───── Source information

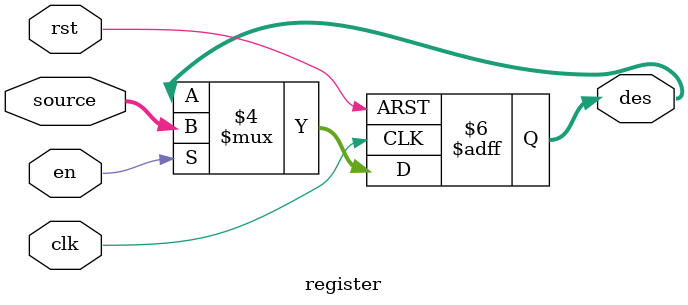
<source format=v>
`timescale 1ns / 1ps


module register( 
            clk, 
            rst, 
            en,                 
            source,                 
            des             
    ); 

    input clk,rst,en; 
    input wire[15:0]source; 
    output reg[15:0]des; 

   always@(posedge clk or negedge rst ) 
     if(rst==0) 
       des <= 0000000000000000; 
       
     else 
       begin 
          if(en==1) 
             des <= source; 
       end 

endmodule 
</source>
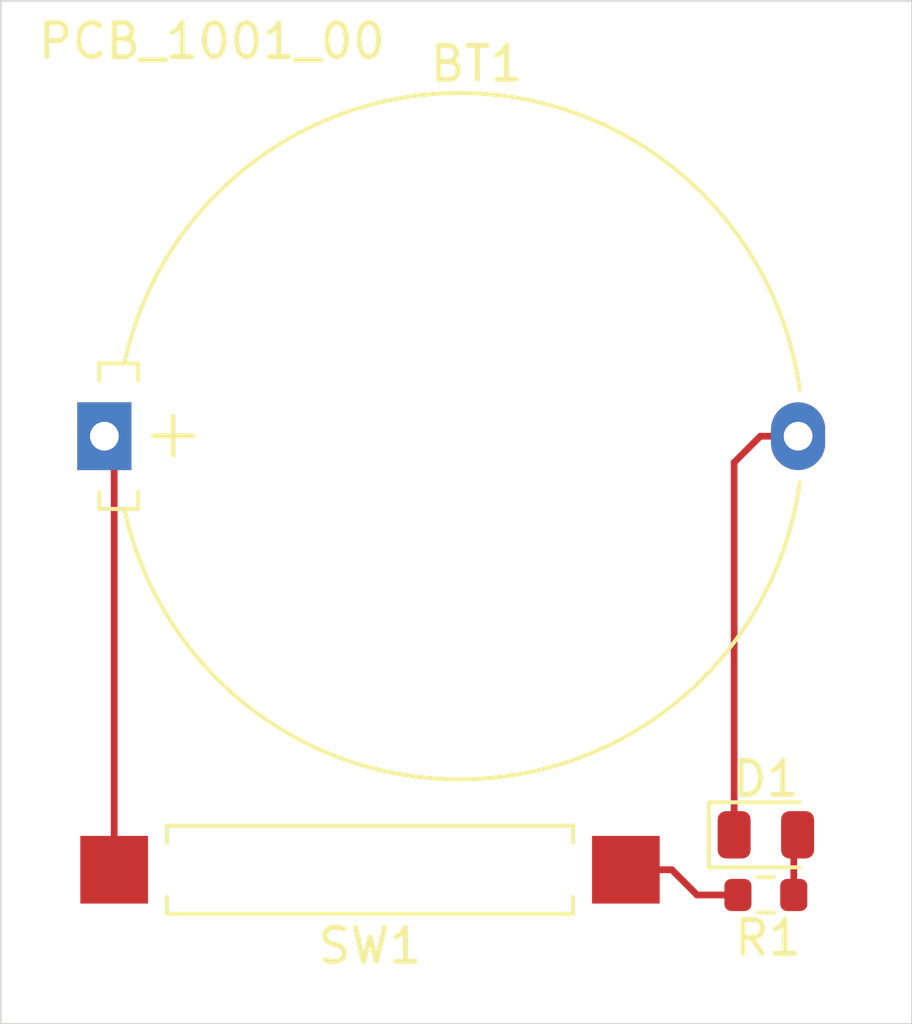
<source format=kicad_pcb>
(kicad_pcb
	(version 20240108)
	(generator "pcbnew")
	(generator_version "8.0")
	(general
		(thickness 1.6)
		(legacy_teardrops no)
	)
	(paper "A4")
	(layers
		(0 "F.Cu" signal)
		(31 "B.Cu" signal)
		(32 "B.Adhes" user "B.Adhesive")
		(33 "F.Adhes" user "F.Adhesive")
		(34 "B.Paste" user)
		(35 "F.Paste" user)
		(36 "B.SilkS" user "B.Silkscreen")
		(37 "F.SilkS" user "F.Silkscreen")
		(38 "B.Mask" user)
		(39 "F.Mask" user)
		(40 "Dwgs.User" user "User.Drawings")
		(41 "Cmts.User" user "User.Comments")
		(42 "Eco1.User" user "User.Eco1")
		(43 "Eco2.User" user "User.Eco2")
		(44 "Edge.Cuts" user)
		(45 "Margin" user)
		(46 "B.CrtYd" user "B.Courtyard")
		(47 "F.CrtYd" user "F.Courtyard")
		(48 "B.Fab" user)
		(49 "F.Fab" user)
		(50 "User.1" user)
		(51 "User.2" user)
		(52 "User.3" user)
		(53 "User.4" user)
		(54 "User.5" user)
		(55 "User.6" user)
		(56 "User.7" user)
		(57 "User.8" user)
		(58 "User.9" user)
	)
	(setup
		(pad_to_mask_clearance 0)
		(allow_soldermask_bridges_in_footprints no)
		(pcbplotparams
			(layerselection 0x00010fc_ffffffff)
			(plot_on_all_layers_selection 0x0000000_00000000)
			(disableapertmacros no)
			(usegerberextensions no)
			(usegerberattributes yes)
			(usegerberadvancedattributes yes)
			(creategerberjobfile yes)
			(dashed_line_dash_ratio 12.000000)
			(dashed_line_gap_ratio 3.000000)
			(svgprecision 4)
			(plotframeref no)
			(viasonmask no)
			(mode 1)
			(useauxorigin no)
			(hpglpennumber 1)
			(hpglpenspeed 20)
			(hpglpendiameter 15.000000)
			(pdf_front_fp_property_popups yes)
			(pdf_back_fp_property_popups yes)
			(dxfpolygonmode yes)
			(dxfimperialunits yes)
			(dxfusepcbnewfont yes)
			(psnegative no)
			(psa4output no)
			(plotreference yes)
			(plotvalue yes)
			(plotfptext yes)
			(plotinvisibletext no)
			(sketchpadsonfab no)
			(subtractmaskfromsilk no)
			(outputformat 1)
			(mirror no)
			(drillshape 1)
			(scaleselection 1)
			(outputdirectory "")
		)
	)
	(net 0 "")
	(net 1 "Net-(BT1-+)")
	(net 2 "Net-(BT1--)")
	(net 3 "Net-(D1-A)")
	(net 4 "Net-(SW1-B)")
	(footprint "Button_Switch_SMD:SW_SPST_REED_CT10-XXXX-G1" (layer "F.Cu") (at 139.433 98.568))
	(footprint "Battery:Battery_Panasonic_CR2032-HFN_Horizontal_CircularHoles" (layer "F.Cu") (at 131.583 85.759607))
	(footprint "LED_SMD:LED_0805_2012Metric" (layer "F.Cu") (at 151.13 97.536))
	(footprint "Resistor_SMD:R_0603_1608Metric" (layer "F.Cu") (at 151.13 99.314))
	(gr_rect
		(start 128.524 72.898)
		(end 155.448 103.124)
		(stroke
			(width 0.05)
			(type default)
		)
		(fill none)
		(layer "Edge.Cuts")
		(uuid "931fbb5f-28fa-4aa9-91c8-e2b0acd1d3a4")
	)
	(gr_text "PCB_1001_00"
		(at 129.54 74.676 0)
		(layer "F.SilkS")
		(uuid "da476503-67b2-4e37-912a-087f71b5291e")
		(effects
			(font
				(size 1 1)
				(thickness 0.15)
			)
			(justify left bottom)
		)
	)
	(segment
		(start 131.873 98.568)
		(end 131.873 86.049607)
		(width 0.2)
		(layer "F.Cu")
		(net 1)
		(uuid "390df775-377e-4890-ac32-6c029e913084")
	)
	(segment
		(start 131.873 86.049607)
		(end 131.583 85.759607)
		(width 0.2)
		(layer "F.Cu")
		(net 1)
		(uuid "b3aecaa5-7162-47fc-840d-3852e41605cb")
	)
	(segment
		(start 150.1925 97.536)
		(end 150.1925 86.5355)
		(width 0.2)
		(layer "F.Cu")
		(net 2)
		(uuid "08e5cf72-d120-4a3d-91c0-f101d4334084")
	)
	(segment
		(start 150.1925 86.5355)
		(end 150.968393 85.759607)
		(width 0.2)
		(layer "F.Cu")
		(net 2)
		(uuid "68de4390-da6b-469f-a7f0-8b9fe4616b77")
	)
	(segment
		(start 150.968393 85.759607)
		(end 152.083 85.759607)
		(width 0.2)
		(layer "F.Cu")
		(net 2)
		(uuid "bf6a856a-f685-43a2-9f25-b020fcb166b2")
	)
	(segment
		(start 151.955 99.314)
		(end 151.955 97.6485)
		(width 0.2)
		(layer "F.Cu")
		(net 3)
		(uuid "c2ed440c-58b6-4cfb-aeed-27f71b60a17f")
	)
	(segment
		(start 151.955 97.6485)
		(end 152.0675 97.536)
		(width 0.2)
		(layer "F.Cu")
		(net 3)
		(uuid "f4a9829c-589d-4189-b370-e25c91c0b908")
	)
	(segment
		(start 148.352 98.568)
		(end 149.098 99.314)
		(width 0.2)
		(layer "F.Cu")
		(net 4)
		(uuid "77c3d1e0-6ad2-4089-93dd-2b85a5509c71")
	)
	(segment
		(start 149.098 99.314)
		(end 150.305 99.314)
		(width 0.2)
		(layer "F.Cu")
		(net 4)
		(uuid "9cff9ee2-7cdd-4d66-9a74-ceb162891b7a")
	)
	(segment
		(start 146.993 98.568)
		(end 148.352 98.568)
		(width 0.2)
		(layer "F.Cu")
		(net 4)
		(uuid "c68fac2b-38b3-47d6-9cb4-3867a15c4a80")
	)
)

</source>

──────────

**Exercise details:**
In the listing above, find the line with "input wire[15:0]source;" and the line with "(dashed_line_dash_ratio 12.000000)". Set down both and every line between them, minus the pictures.

**Response to the task:**
    input wire[15:0]source; 
    output reg[15:0]des; 

   always@(posedge clk or negedge rst ) 
     if(rst==0) 
       des <= 0000000000000000; 
       
     else 
       begin 
          if(en==1) 
             des <= source; 
       end 

endmodule 
</source>
<source format=kicad_pcb>
(kicad_pcb
	(version 20240108)
	(generator "pcbnew")
	(generator_version "8.0")
	(general
		(thickness 1.6)
		(legacy_teardrops no)
	)
	(paper "A4")
	(layers
		(0 "F.Cu" signal)
		(31 "B.Cu" signal)
		(32 "B.Adhes" user "B.Adhesive")
		(33 "F.Adhes" user "F.Adhesive")
		(34 "B.Paste" user)
		(35 "F.Paste" user)
		(36 "B.SilkS" user "B.Silkscreen")
		(37 "F.SilkS" user "F.Silkscreen")
		(38 "B.Mask" user)
		(39 "F.Mask" user)
		(40 "Dwgs.User" user "User.Drawings")
		(41 "Cmts.User" user "User.Comments")
		(42 "Eco1.User" user "User.Eco1")
		(43 "Eco2.User" user "User.Eco2")
		(44 "Edge.Cuts" user)
		(45 "Margin" user)
		(46 "B.CrtYd" user "B.Courtyard")
		(47 "F.CrtYd" user "F.Courtyard")
		(48 "B.Fab" user)
		(49 "F.Fab" user)
		(50 "User.1" user)
		(51 "User.2" user)
		(52 "User.3" user)
		(53 "User.4" user)
		(54 "User.5" user)
		(55 "User.6" user)
		(56 "User.7" user)
		(57 "User.8" user)
		(58 "User.9" user)
	)
	(setup
		(pad_to_mask_clearance 0)
		(allow_soldermask_bridges_in_footprints no)
		(pcbplotparams
			(layerselection 0x00010fc_ffffffff)
			(plot_on_all_layers_selection 0x0000000_00000000)
			(disableapertmacros no)
			(usegerberextensions no)
			(usegerberattributes yes)
			(usegerberadvancedattributes yes)
			(creategerberjobfile yes)
			(dashed_line_dash_ratio 12.000000)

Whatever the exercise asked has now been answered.